- _解くべき課題_:
文書抜粋の筆者は、30歳までに人生が決まるという思想について、経験からどういうものだと知りましたか。
------ 文書抜粋 ------
研究者になる場合もそうだろう。理系の大学院に行って専門性をもってそれなりの研究のできる企業か公的な研究所に就職できなければ、30歳を超えてから、さあ理系の研究をしようと思っても遅いだろう。

たいていのビジネスパーソンもそうだ。30歳になるまでには、社会人としての基本を押さえて、経験を積んで、スキルを手にして、自分の得手不得手を理解し、ビジネスの場で渡り合わなければならない。30歳まで遊んでおいて、嫌なことから逃げてチャレンジもせず、機会を逃してばかりでは、30歳を超えてから「未経験です」といっては難しい職種、業種もあるだろう。

あるいは大学、大学院卒業後に世界と勝負できる大企業に入らないと、30歳以降から急に入ろうとしても難しいだろう。そういう企業に入るチャンスを少しでも高めるためには、偏差値の高い大学に入る方がいい場合も多いだろう。

だから、30歳までに人生が決まるというのは概ね正しい。

だが、この思想というのは実は危険だということが私は経験上知ることになった。

私も努力し、30歳ぐらいまでは世間受けする順風満帆な人生を歩んでいた。ところがメンタル疾患という病気のせいで安定と世間受けのある道から転げ落ちた。

私の場合はメンタル疾患であるが、他にも病気やケガの可能性もあるし、事故、事件、災害に遭遇する可能性もある。どこぞの知事の疑惑ではないが、急にパワハラにあって上司の方が強く、退職せざるをえなくなりこれまでのキャリアを捨てないといけない場合もある。

人生は思うようにいかない。30歳以降でどうにもならない理由でどこかで躓く可能性があるわけだ。そして、それまでの培った経歴やそれまでの努力は水泡となし、他の職種では活かされない特殊な世界に居た場合は、未経験者という、それまで無職だったかのような扱いで転職し、一からやり直す必要が出て来たりする場合もあるのだ。

そこで人生の軌道修正が求められる。それまでの30歳で培ってきた、着実に歩んできたキャリアを捨てるほどの軌道修正もありうる。

その時、人生は30歳までに決まる、という考えでいたら、あなたの人生はどうなるだろうか?そう、30歳までに何もしなかった人間、失敗したと同じ扱いになる場合もある。その場合、人生をあきらめるのだろうか?30歳までに決まるという考えに固執するならば、30歳以降に一度でも躓いたらい、躓いた時であなたの人生は終了だ。
------ 提供資料 ------
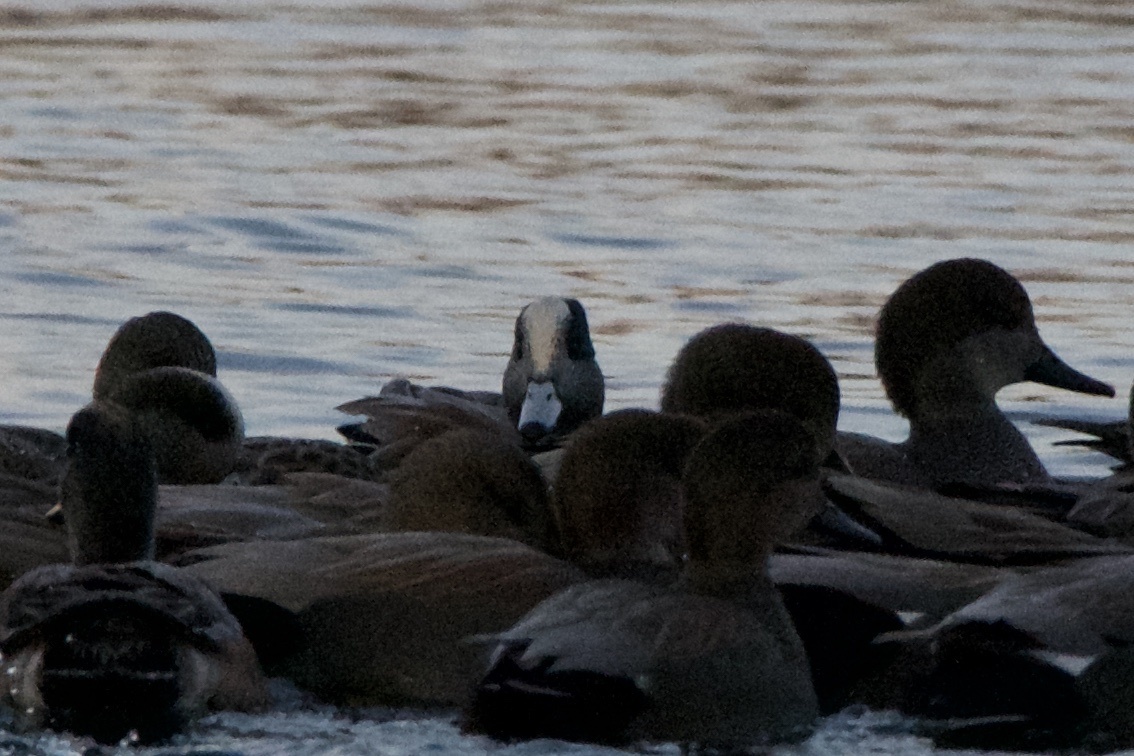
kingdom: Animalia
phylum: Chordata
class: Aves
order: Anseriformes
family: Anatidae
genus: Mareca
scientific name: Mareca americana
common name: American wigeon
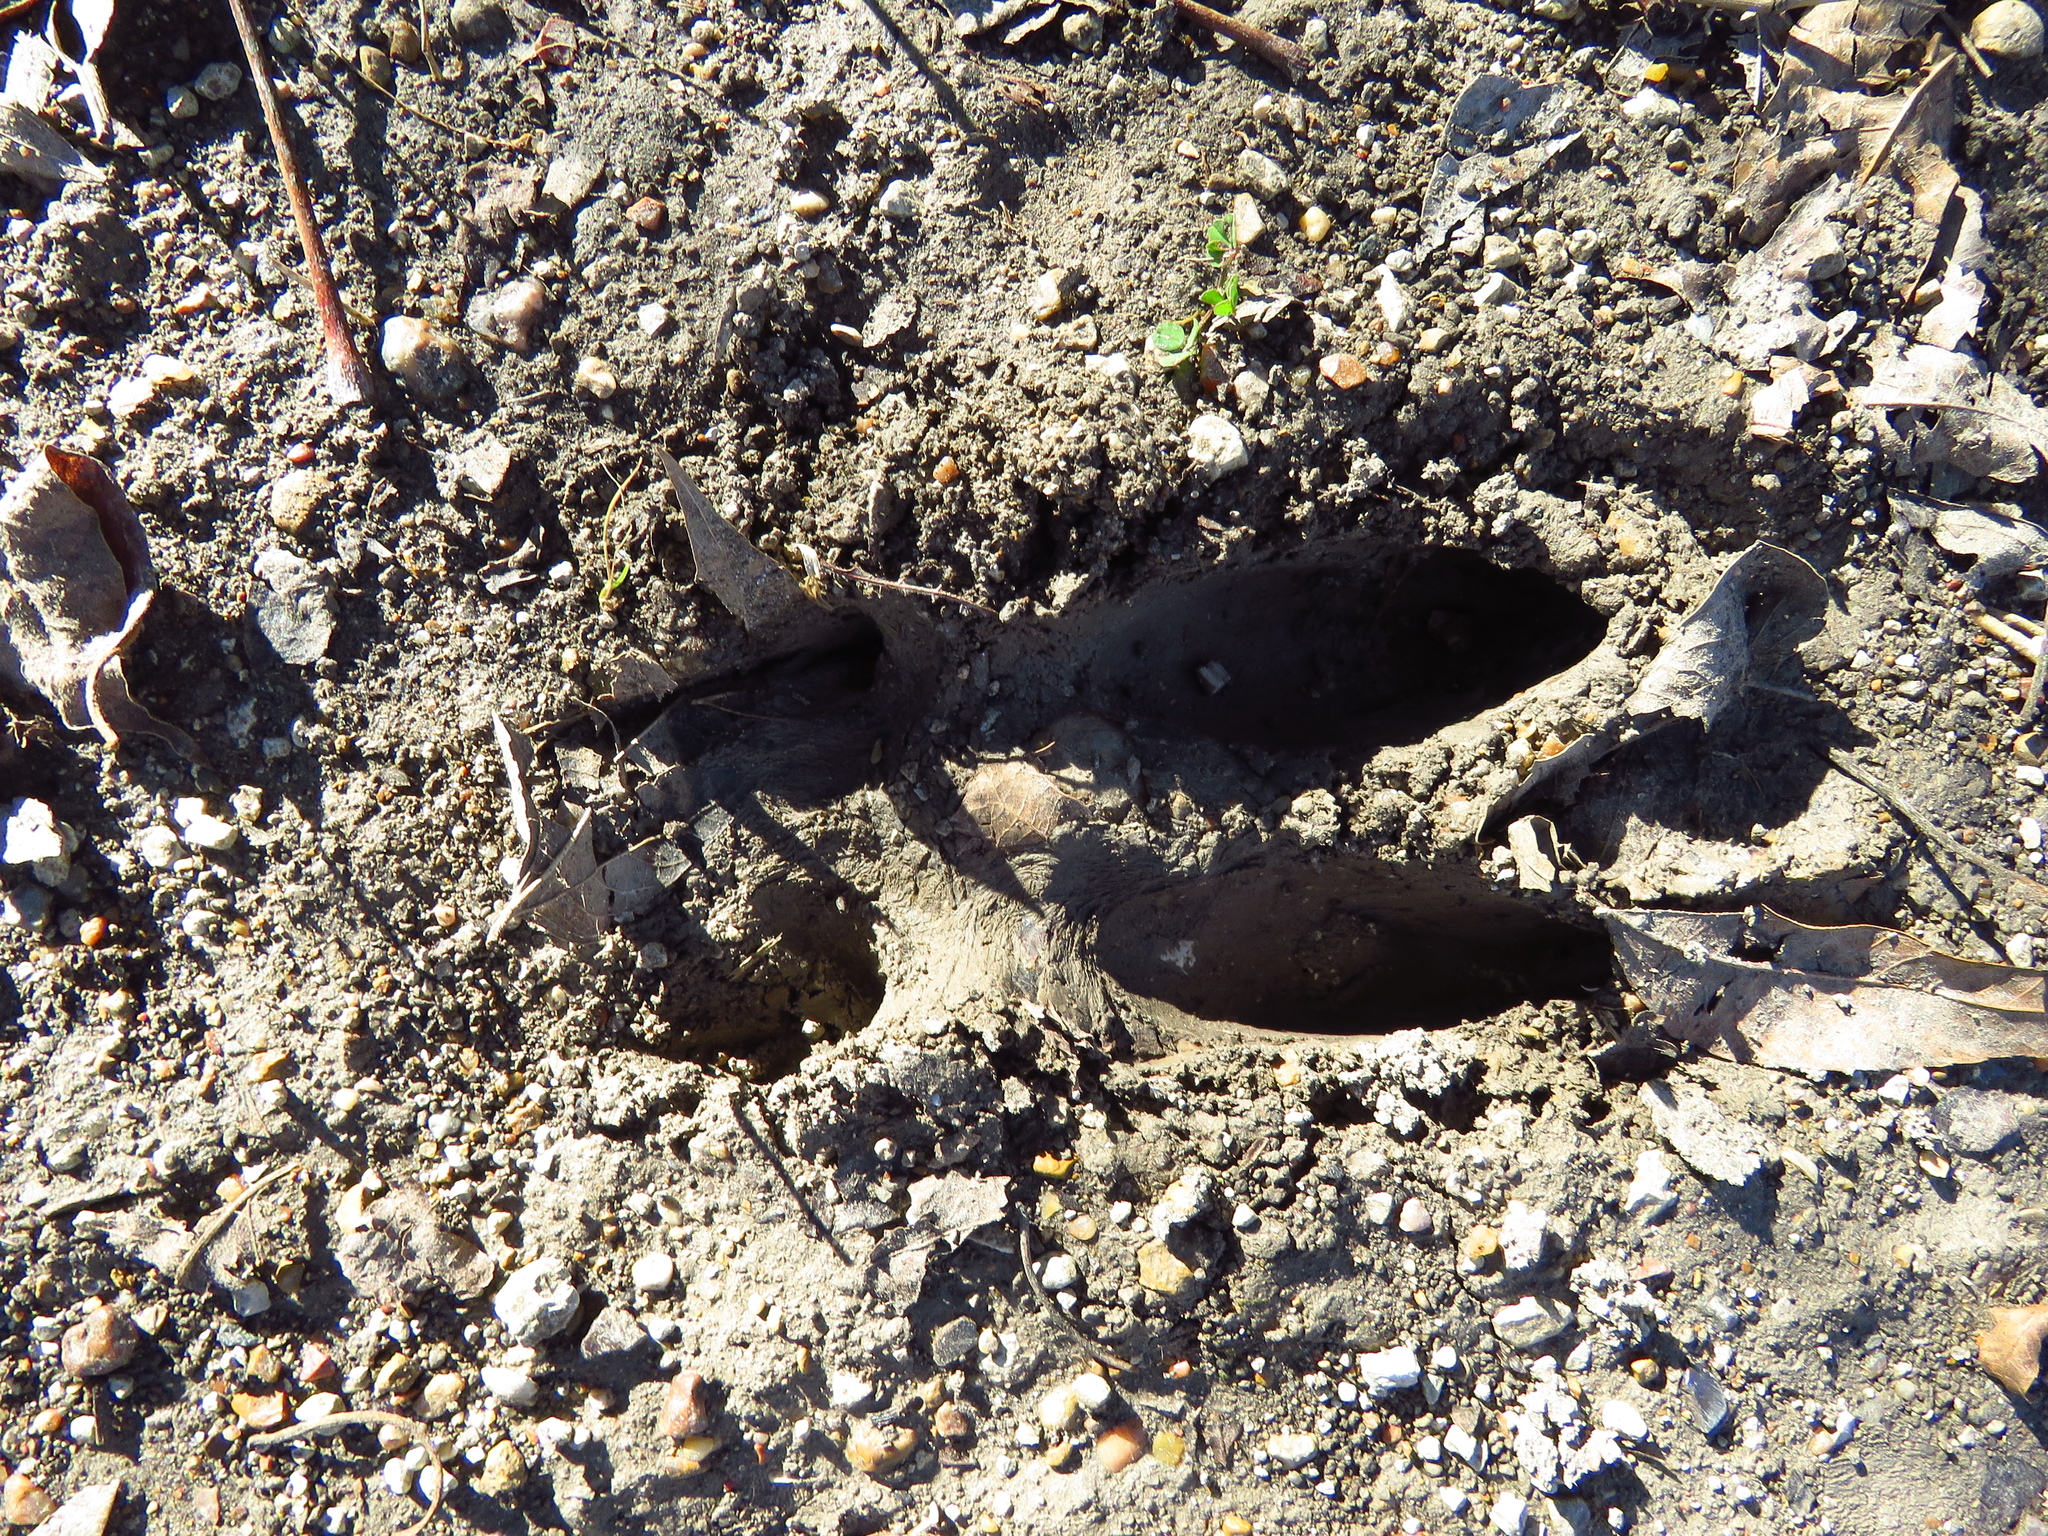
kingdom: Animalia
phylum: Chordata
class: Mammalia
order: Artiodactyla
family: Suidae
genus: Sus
------
------ 提供資料 ------
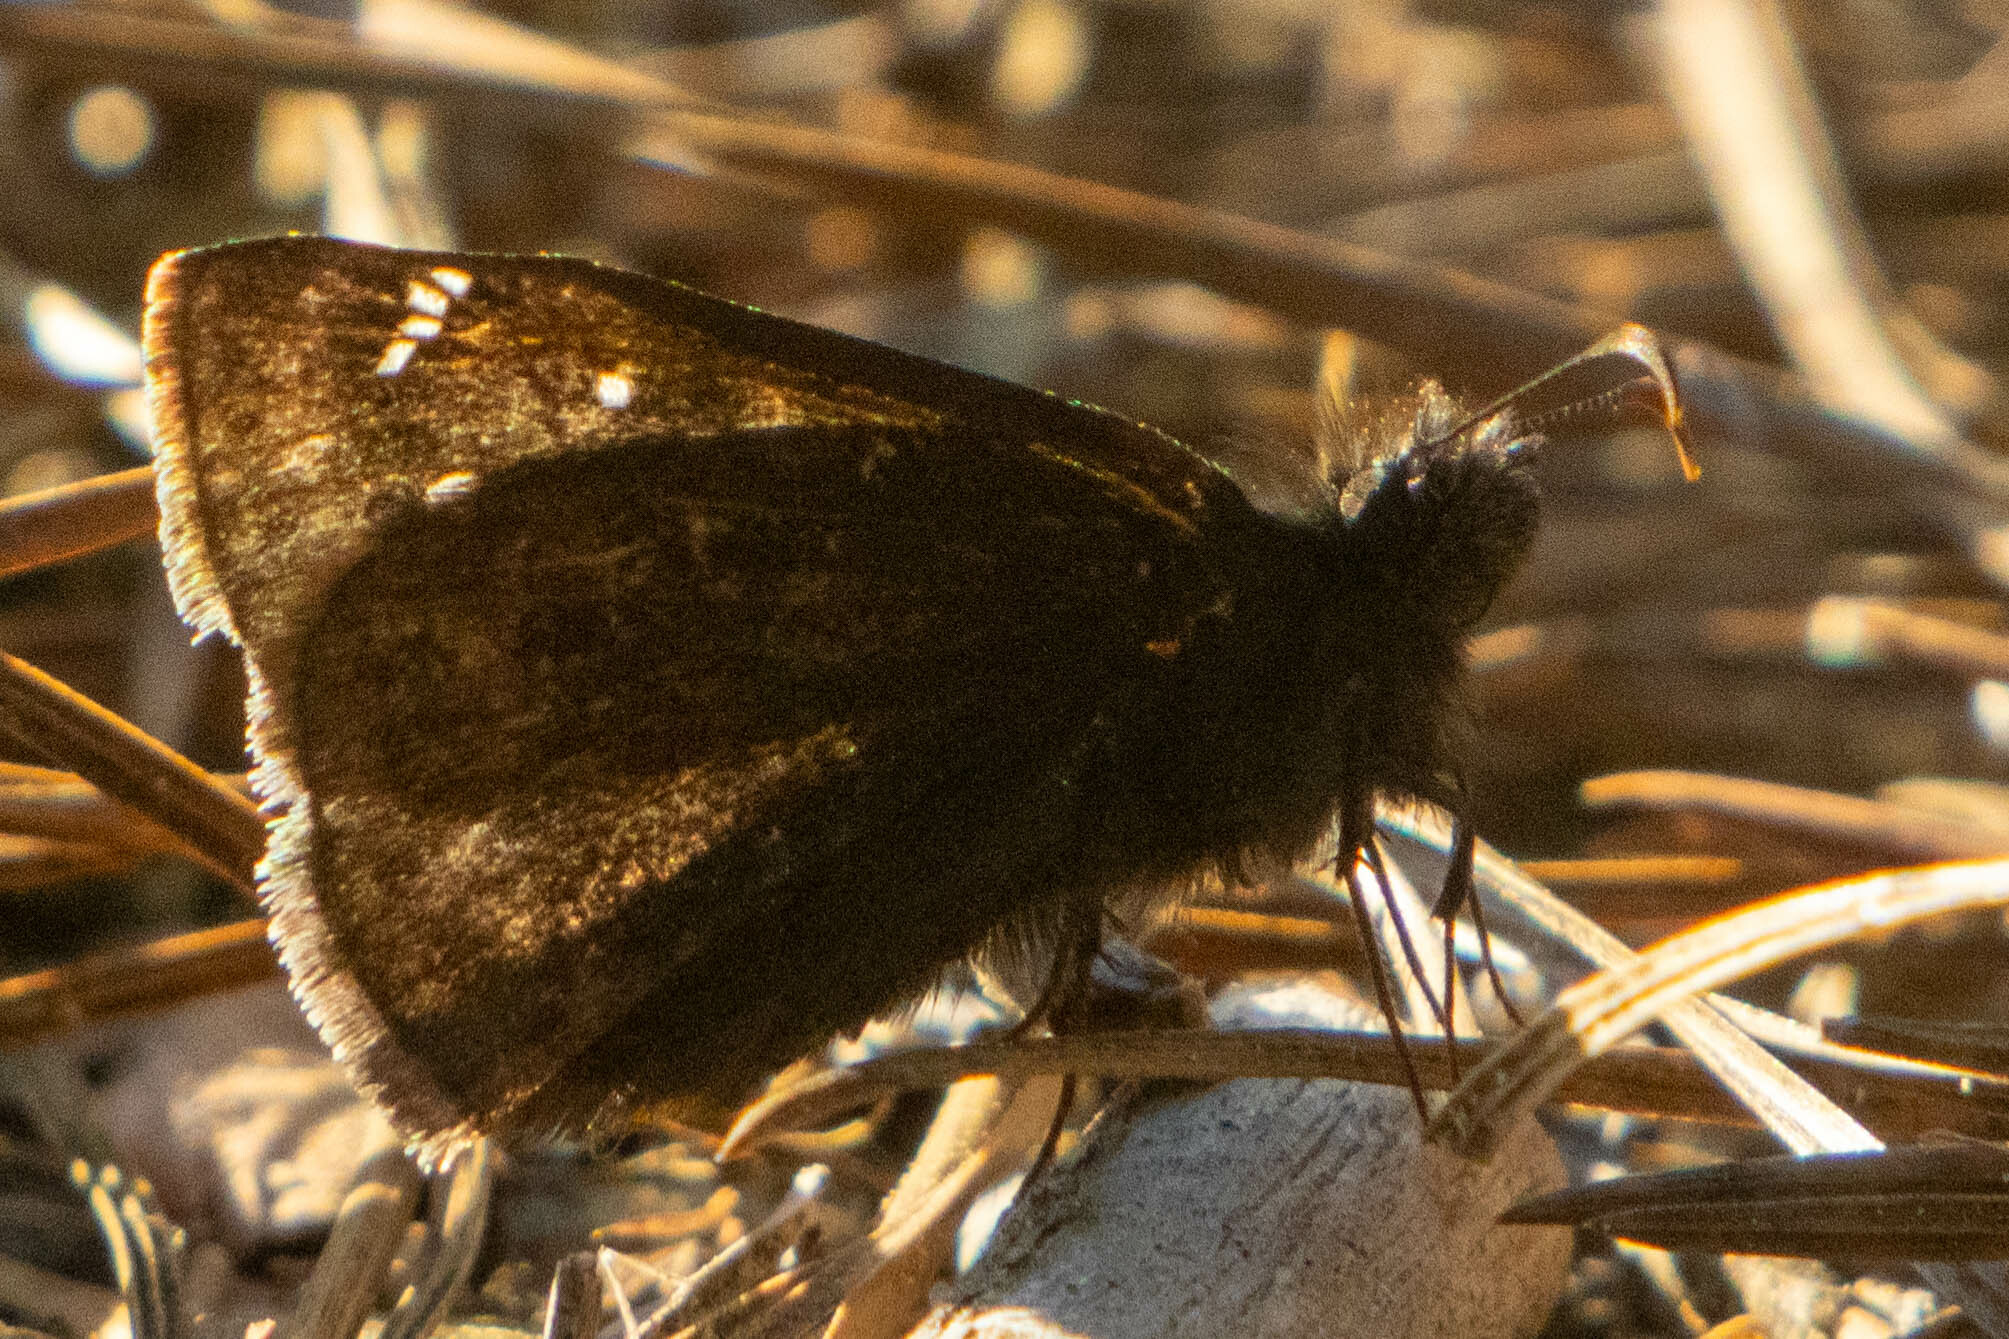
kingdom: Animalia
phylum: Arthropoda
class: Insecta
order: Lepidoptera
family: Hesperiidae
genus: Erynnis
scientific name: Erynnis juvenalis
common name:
------
------ 提供資料 ------
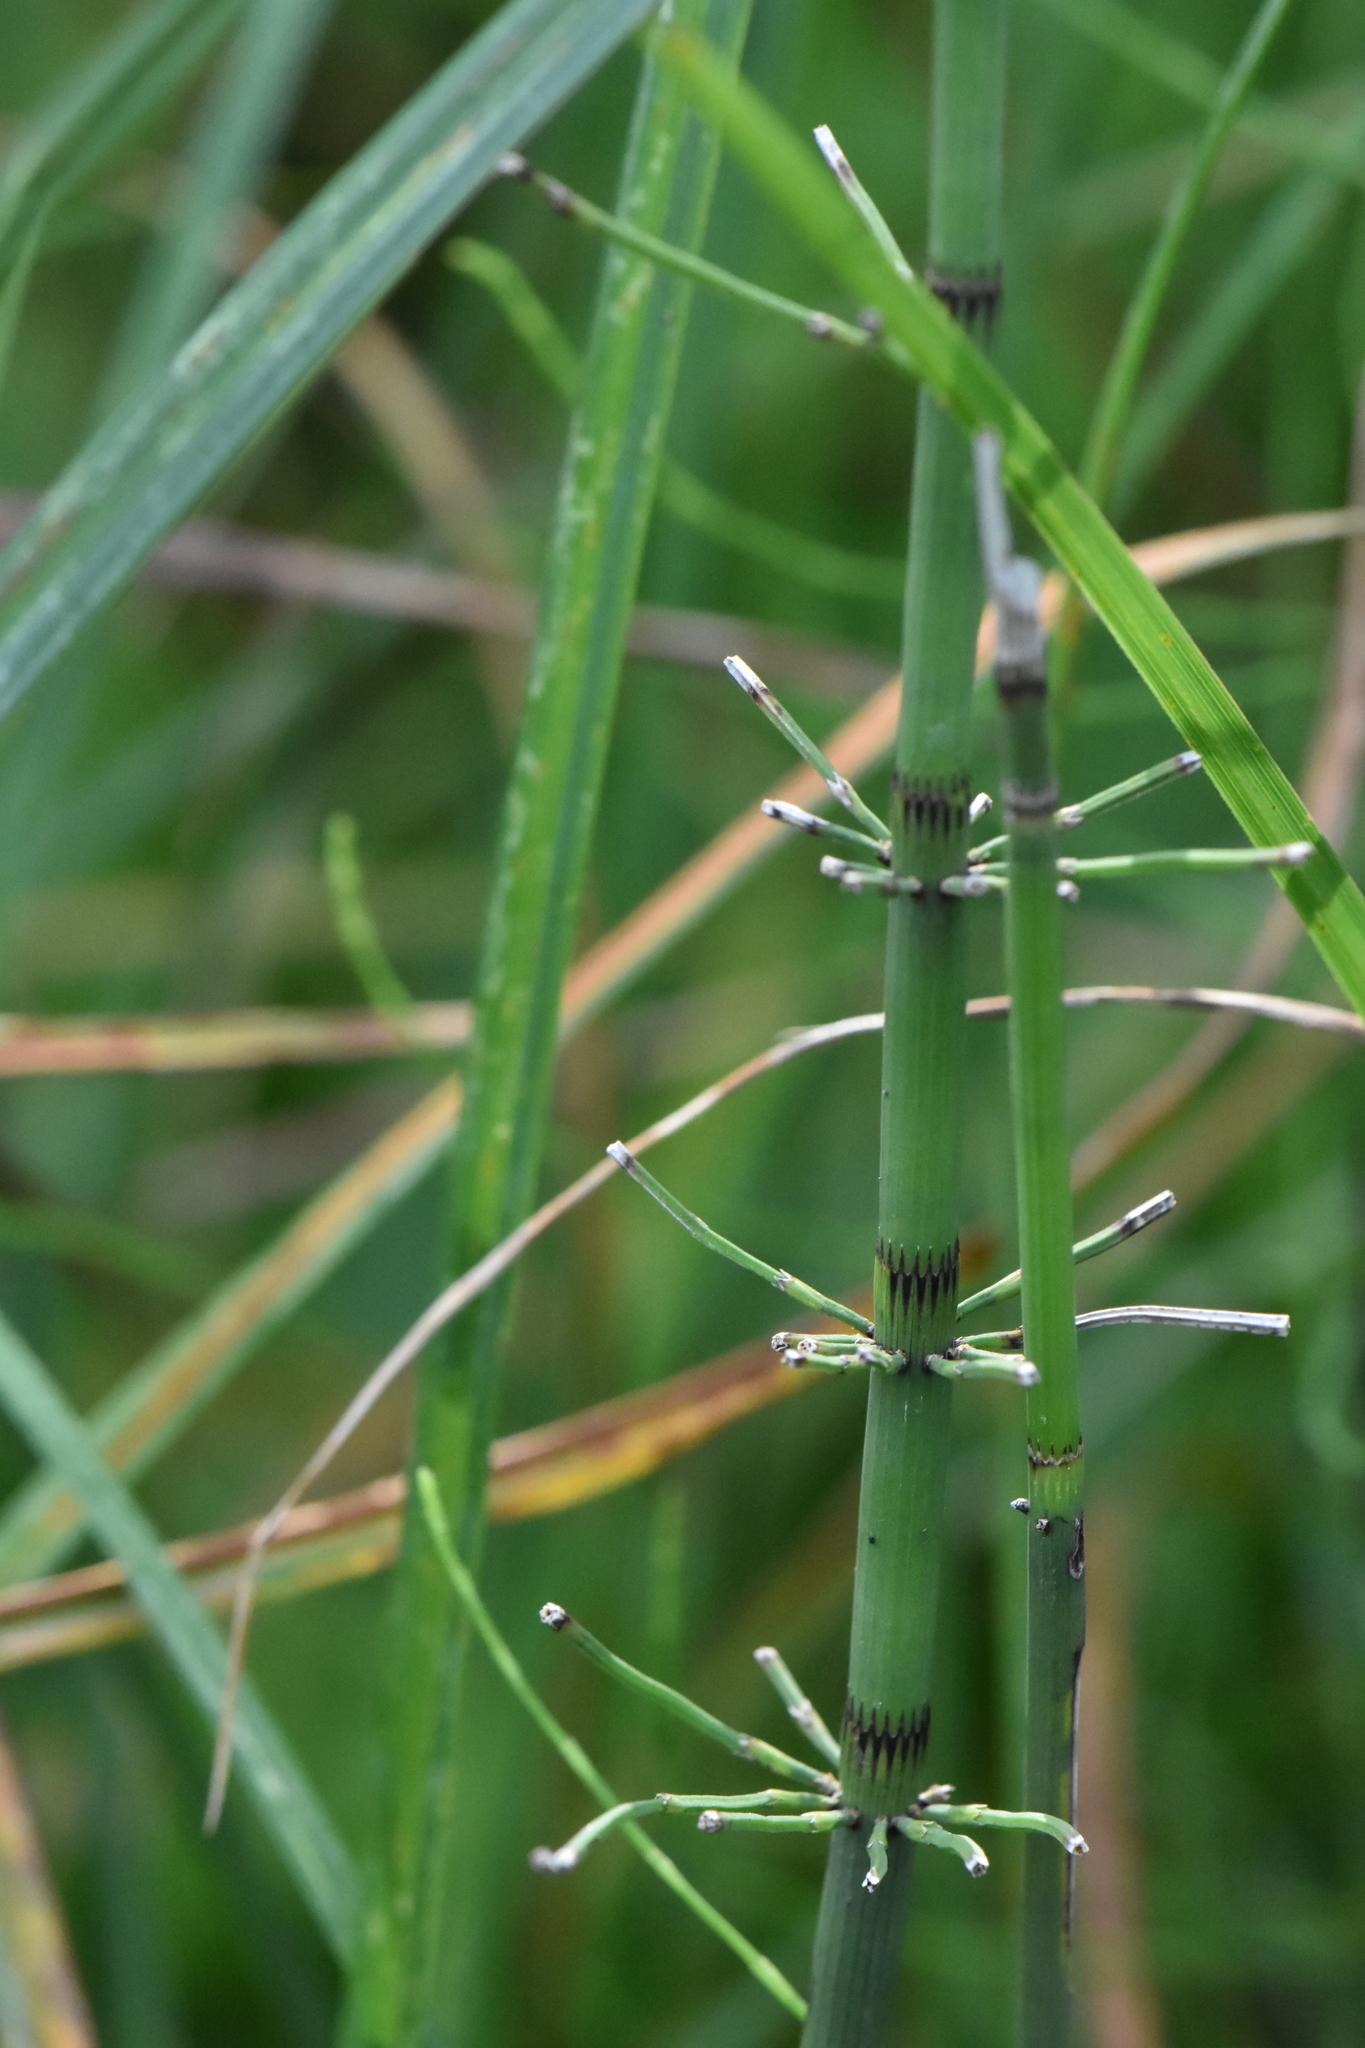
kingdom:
------
- _正しい答え_:
実は危険なものだと知りました。